• Exercise
Up to and including the line that holds "Document page, 2001x1125 pixels.", print the data exactly from its first line; do not print the pictures.

*** Input data ***

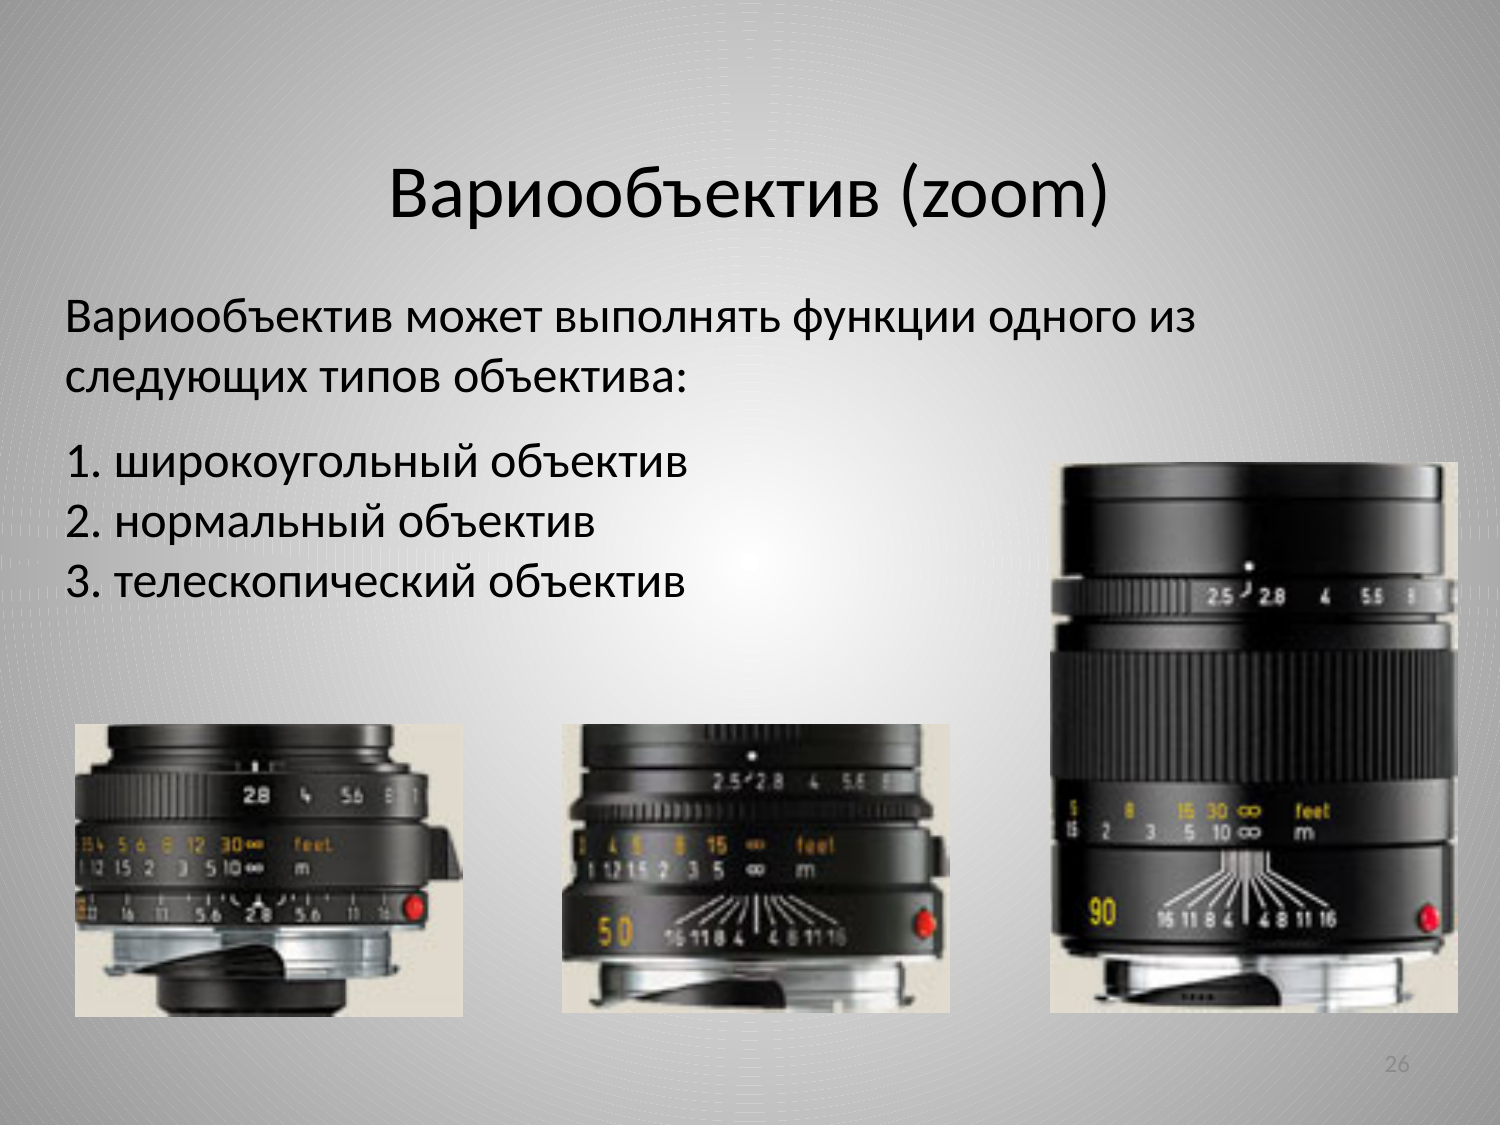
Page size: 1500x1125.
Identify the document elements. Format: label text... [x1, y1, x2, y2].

slide_number 26 [1074, 1025, 1425, 1100]
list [562, 724, 951, 1014]
title Вариообъектив (zoom) [75, 75, 1425, 275]
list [74, 724, 463, 1017]
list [1049, 462, 1458, 1013]
text_box Вариообъектив может выполнять функции одного из следующих типов объектива: 1. широкоугольный объектив 2. нормальный объектив 3. телескопический объектив [50, 275, 1438, 615]
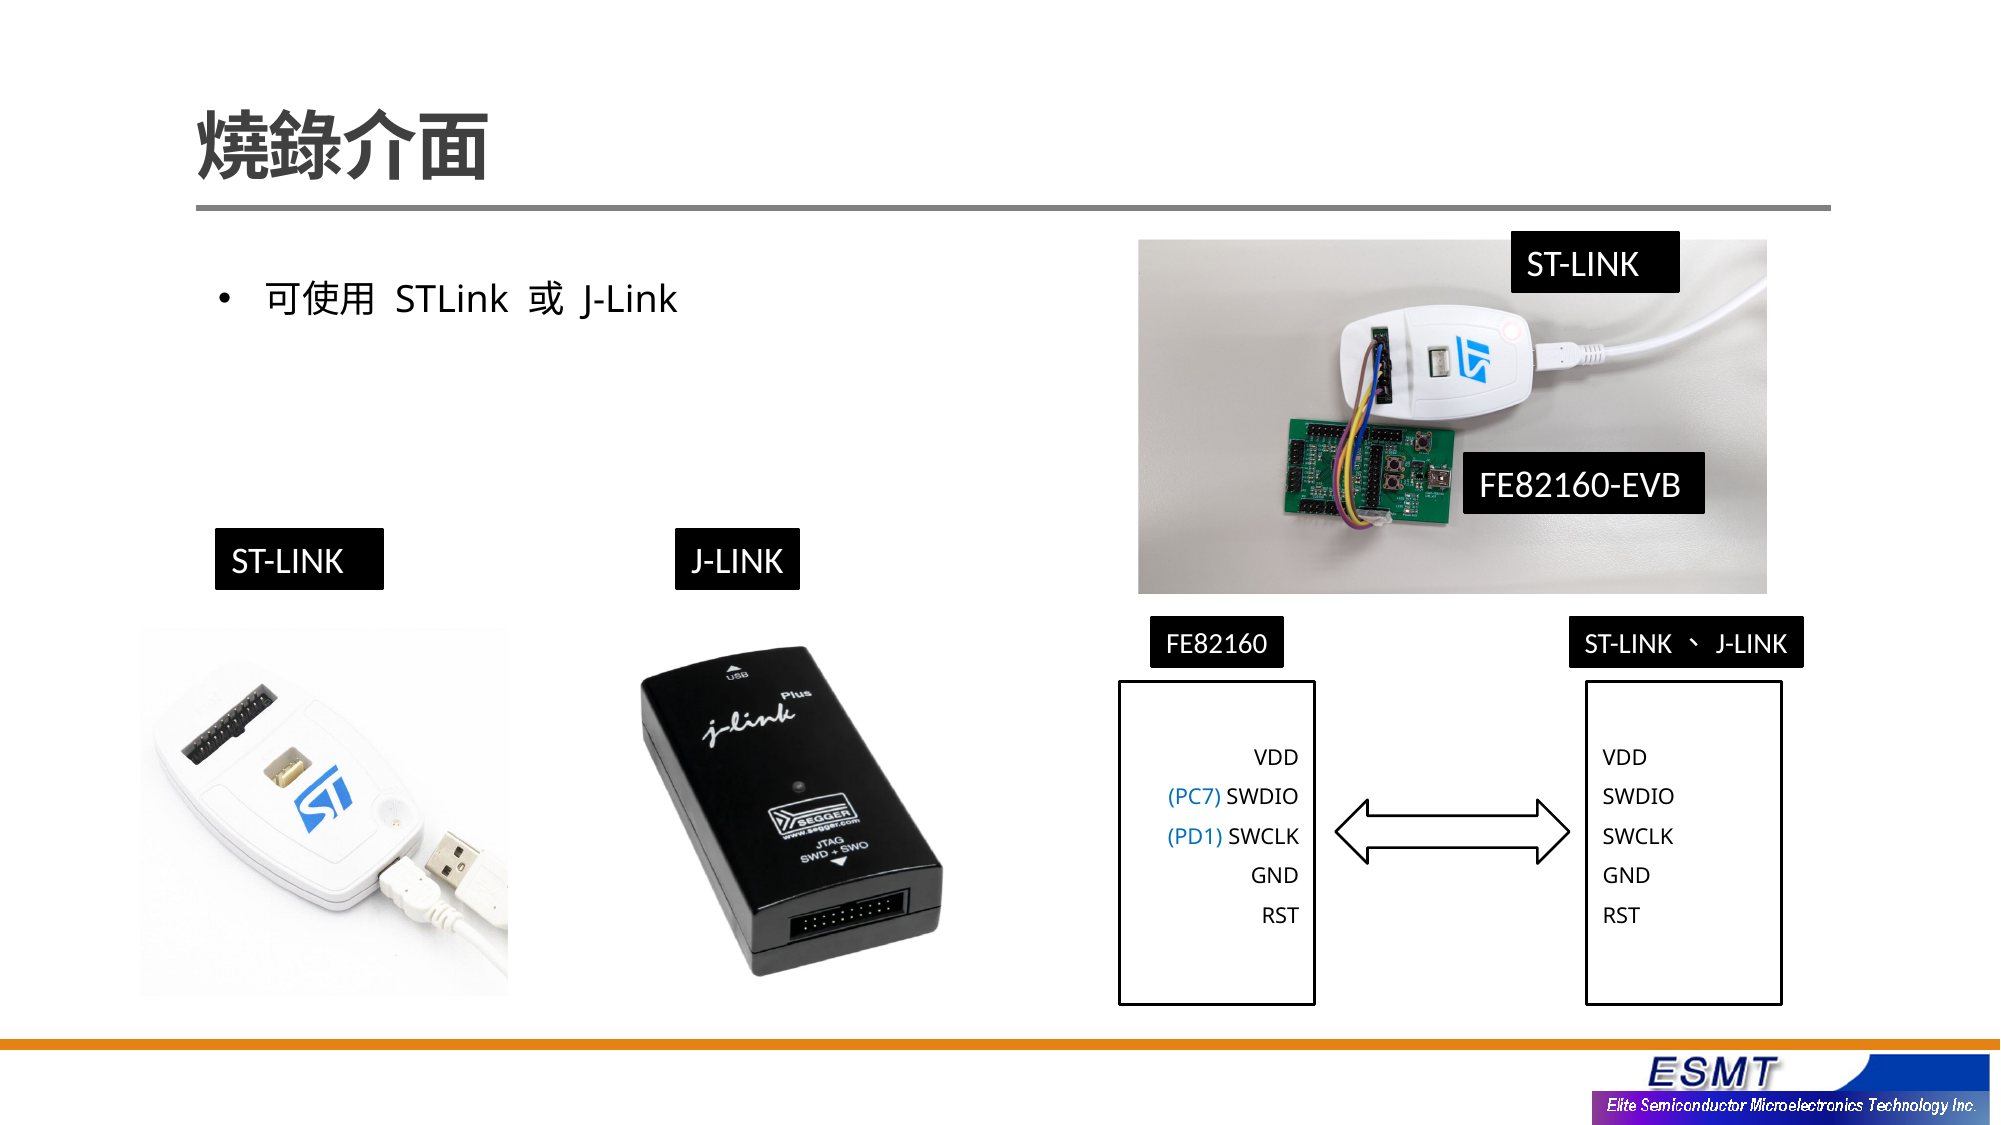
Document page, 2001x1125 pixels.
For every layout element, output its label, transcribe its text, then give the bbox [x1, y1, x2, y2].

picture [1591, 1052, 1990, 1125]
text_box [1118, 680, 1316, 1006]
text_box [1585, 680, 1783, 1006]
text_box ST-LINK [1511, 231, 1680, 236]
text_box ST-LINK [215, 528, 384, 590]
text_box 可使用 STLink 或 J-Link [203, 267, 693, 328]
text_box J-LINK [675, 528, 800, 590]
text_box [1334, 798, 1571, 865]
text_box FE82160 [1150, 616, 1284, 668]
text_box VDD (PC7) SWDIO (PD1) SWCLK GND RST [1152, 723, 1314, 935]
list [139, 627, 508, 997]
picture [1137, 239, 1767, 594]
text_box ST-LINK、J-LINK [1569, 616, 1804, 668]
text_box VDD SWDIO SWCLK GND RST [1587, 723, 1690, 935]
title 燒錄介面 [180, 47, 1830, 197]
picture [592, 633, 1007, 991]
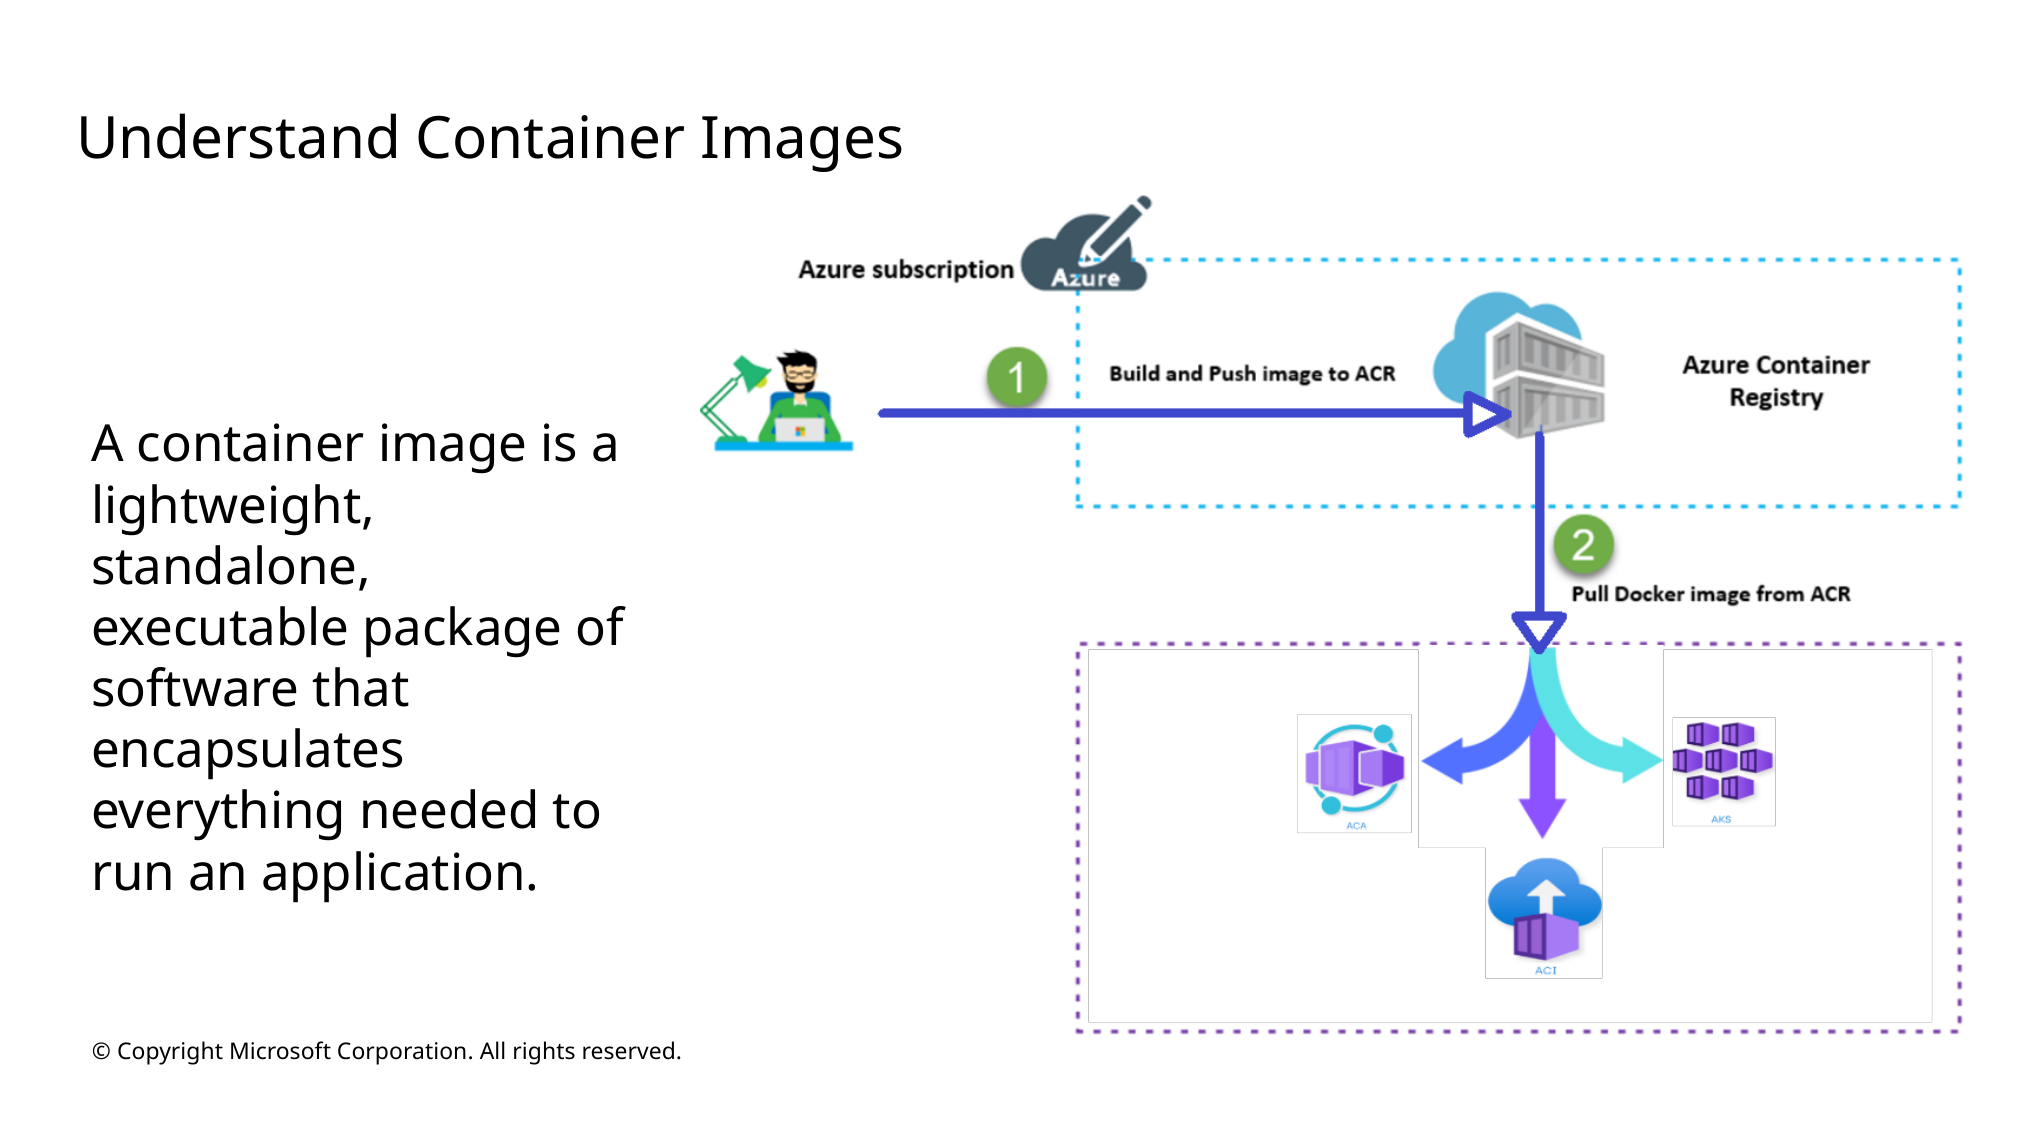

*** End of Input data ***

• Solution to this problem
Page size: 1500x1125.
Identify the document elements. Format: label text... [x1, y1, x2, y2].

slide_number 26 [1074, 1025, 1425, 1100]
list [562, 724, 951, 1014]
title Вариообъектив (zoom) [75, 75, 1425, 275]
list [74, 724, 463, 1017]
list [1049, 462, 1458, 1013]
text_box Вариообъектив может выполнять функции одного из следующих типов объектива: 1. широкоугольный объектив 2. нормальный объектив 3. телескопический объектив [50, 275, 1438, 615]
Document page, 2001x1125 pixels.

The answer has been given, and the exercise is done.